The aches in his chest and stomach were not from hunger or thirst, but from the craving.

He saw another woman, ahead and on the pavement, and again stretched his stride, but he saw a police car crawling in traffic towards him, and the chance was lost.

He looked ahead and behind and could not see a lone prey, without people close. He swore…He reached a favoured place. Had struck there three times in the last two months, and there were boarded-up toilets beside the pavement that were surrounded by an overgrown evergreen hedge, then a school's playing-fields. He leaned against a lamp-post.

Must wait — and desperation swam in him.

* * *

What did he need food for? He did not need food, and she had none to give him.

She had heard his stomach growl as he had prayed.

He had knelt and faced a wall barely visible in the dull, dark room. She did not know what his mind saw but there was content on his face when he had finished. Her own lips moved, spoke the rehearsed speech, but in silence.
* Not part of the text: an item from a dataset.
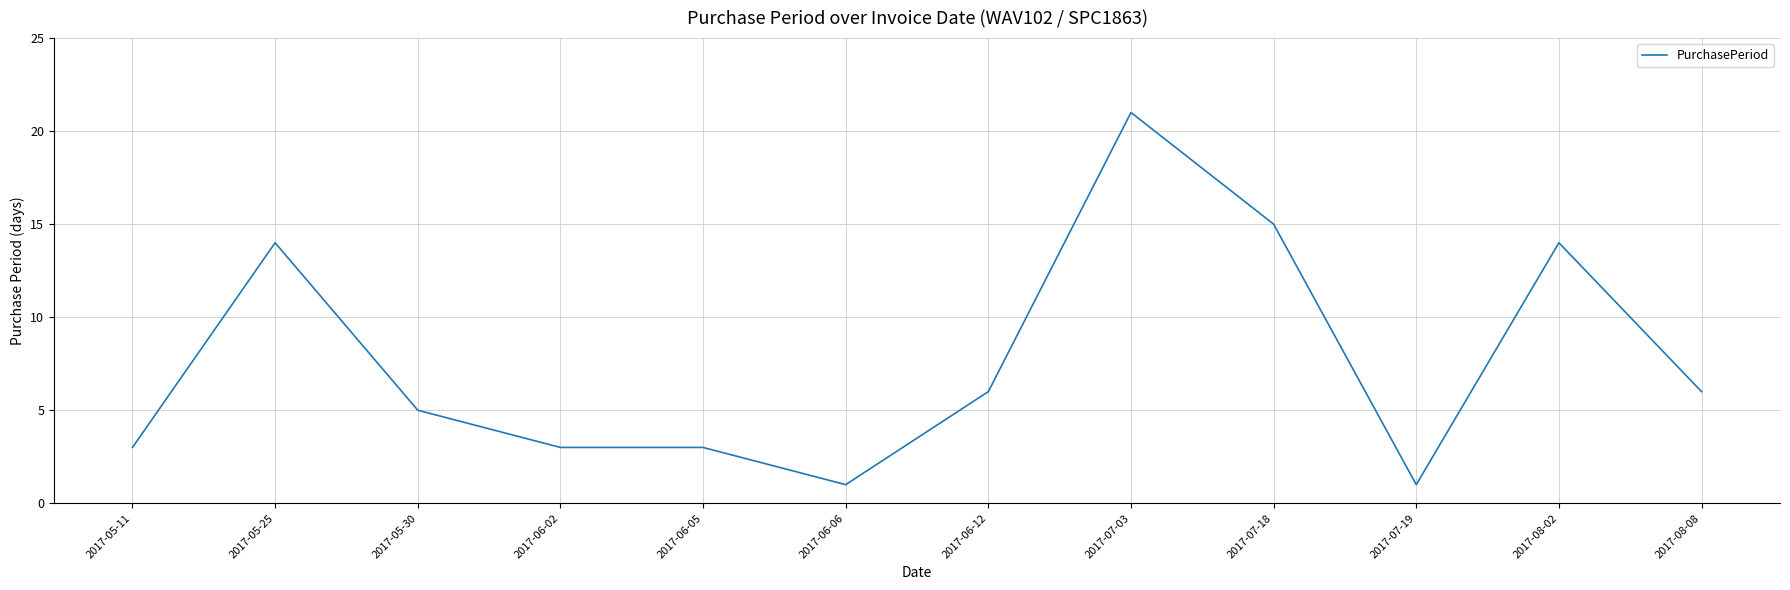

What is the greatest value displayed?

21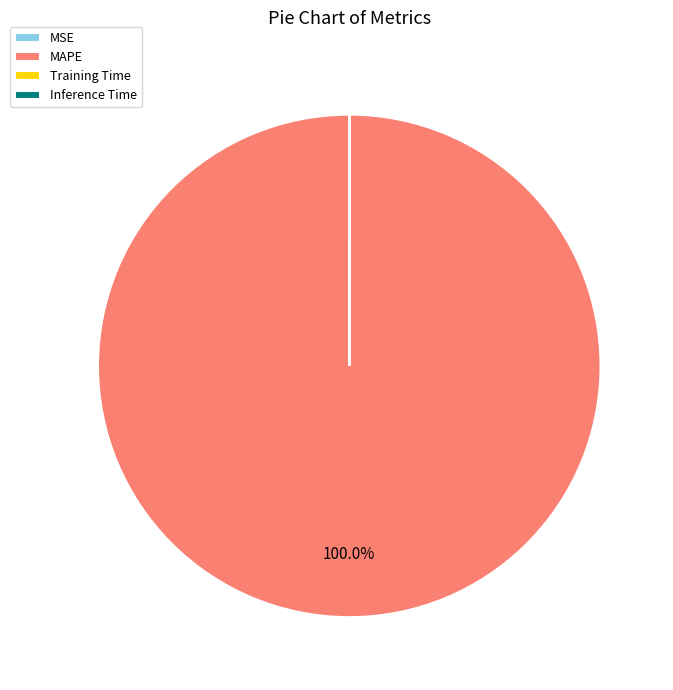

Is there any slice that represents more than half of the pie?

Yes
She weighed it, the decision as to when she would make the speech, and whether it was necessary…There was no need for him to eat, and Faria knew the time had come.

She took the bucket to him, and the damp, sodden T-shirt she had used the night before. She washed him again. In his armpits and round the neck where sweat had gathered in the night and his arms, legs and face. She squirted the scent on him. He looked down at her as she crouched on her haunches in front of him, but she could not read him.

He lifted his feet and allowed her to manoeuvre the pants and trousers over them, and she pushed them up and pulled the zipper high, then buckled his belt. She put on his socks and trainers, tightened the laces and knotted them, and her hands fumbled it. He was impassive; she did not know whether he felt fear, whether the strength she had tried to give sustained him. She stood, then bent to lift the T-shirt from the careful pile she had made. He held out his arms and she threaded it over them. Faria saw the swan, and its open beak, its wide, outstretched wings: did the bird, in its anger, curse her? She gazed into his face, then sucked breath into her lungs.

She took the waistcoat from the plastic sack, felt its weight. She swatted at the flies crawling over the bags of shit tied to it. Nothing in her life had prepared her for this. Nothing at home, nursing her sick, demented mother, nothing in keeping house for her father and brothers before they left for the religious schools of Pakistan, nothing at school, where she had passed with distinction all the examinations she had sat, nothing in the room above the house that had become a cultural centre, where she had watched the videos of smiling women making declarations of Faith and then had seen buses, military convoys and street markets erupt in fire, where she had been recruited…nothing in the long months as a sleeper, and the call nothing in the cottage.